Quite naturally, space oriented toys were very popular throughout the Sixties. Perhaps the best known were Mattel's line of Major Matt Mason action figures. Introduced in 1966 to capitalise on the space craze, Major Matt Mason was phenomenally popular. The line of toys were produced until the early Seventies, ended by Mattel not because they had declined in popularity, but because Mattel felt that the space programme had. Marx produced their own line of astronaut action figures under the name "Johnny Apollo," from 1968 to the early Seventies. Colorforms manufactured a line of Outer Space Men, figures of aliens from outer space. Eldon produced an astronaut figure for younger kids called Billy Blastoff which only lasted a couple of years. There were also many toy robots. In 1968 Ideal produced a line of four battery powered robots called Zeroids. Topps produced a line of humorous toy robots called Ding A Lings, which also sold only for a couple of years. There were also many, many battery operated, tin robots on the market, such as the Horikawa Astronaut battery operated toy robot.

Motion pictures had gone through a cycle of science fiction films in the Fifties that even included such space oriented entries as Destination Moon, When Worlds Collide, and Forbidden Planet. Perhaps for that reason the movie industry did not embrace the space craze as other media had. Still there were a few films that either touched upon space or centred upon space, one of which was very influential. The 1963 sequel to The Mouse That Roared, The Mouse on the Moon featured the tiny country of Grand Fenwick attempting to beat both the Americans and the Soviets to the moon. In The Glass Bottom Boat Doris Day's character worked at NASA. Planet of the Apes used space travel as a means of throwing its hero into the far future. Perhaps the most famous, and certainly the most influential, space movie of the Sixties was 2001: A Space Odyssey. Released in 1968, it became a smash hit which would have a lasting influence on all science fiction films to come. Marooned, released in 1969, centred on three astronauts stranded in space. Doppelganger (AKA Journey to the Far Side of the Sun) was a live action film made by Supermarionation master Gerry Anderson and centred on a mission to a planet in Earth's orbit, but on the exact opposite side of the sun.

Of course, the space craze of the Sixties was perhaps when NASA was most popular.

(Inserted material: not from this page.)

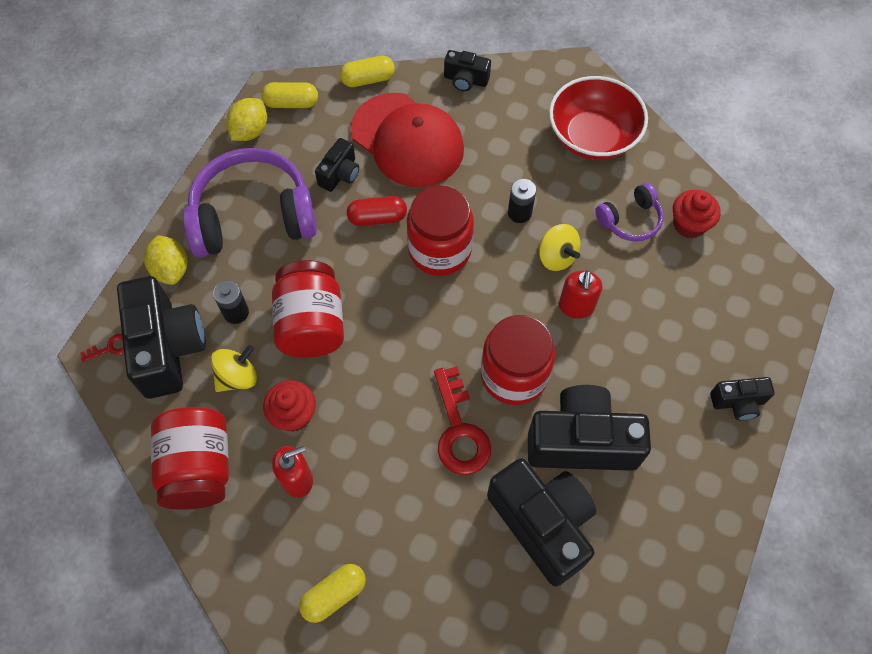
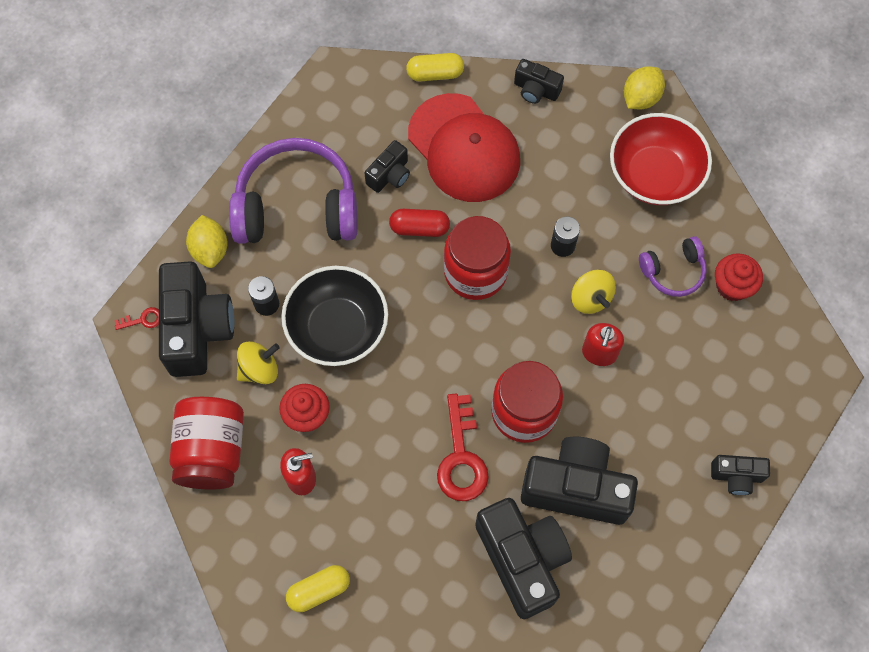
camera: 10 degrees right, 5 degrees up
(250, 131) = (307, 113): yellow lemon -> yellow lemon (641, 98)
(291, 103) = (353, 88): yellow capsule -> none
(311, 324) = (337, 328): red jar -> black bowl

The broadcast networks covered both the rocket launches and splashdowns live in those days. And both always did very well in the ratings. During the Sixties the astronauts were household names. Indeed, Buzz Aldrin, Neil Armstrong, John Glenn, and Alan Shepard are still well known. There was enormous support for NASA in these days and the agency had little difficulty receiving funding.

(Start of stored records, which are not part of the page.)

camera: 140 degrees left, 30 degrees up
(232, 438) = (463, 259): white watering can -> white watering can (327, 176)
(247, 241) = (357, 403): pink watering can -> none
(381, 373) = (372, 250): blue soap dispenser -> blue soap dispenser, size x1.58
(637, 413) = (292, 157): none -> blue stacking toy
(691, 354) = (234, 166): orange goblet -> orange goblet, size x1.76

Sadly, in the early Seventies, after Apollo 11, interest in the space programme died down. NASA would make even more achievements in the coming decades: Skylab, the Viking unmanned spacecraft to Mars, the space shuttle, the Mars Exploration Rovers, and others. Despite this, the average American probably rarely thinks of NASA or the space programme, and pays little attention to the agency's missions except in case of disasters such as Challenger and Columbia. Astronauts are no longer household names. Even Tang no longer mentions the space programme in its advertising. NASA has achieved much in its fifty years, but sadly it is not as popular as it was in its heyday of the Sixties.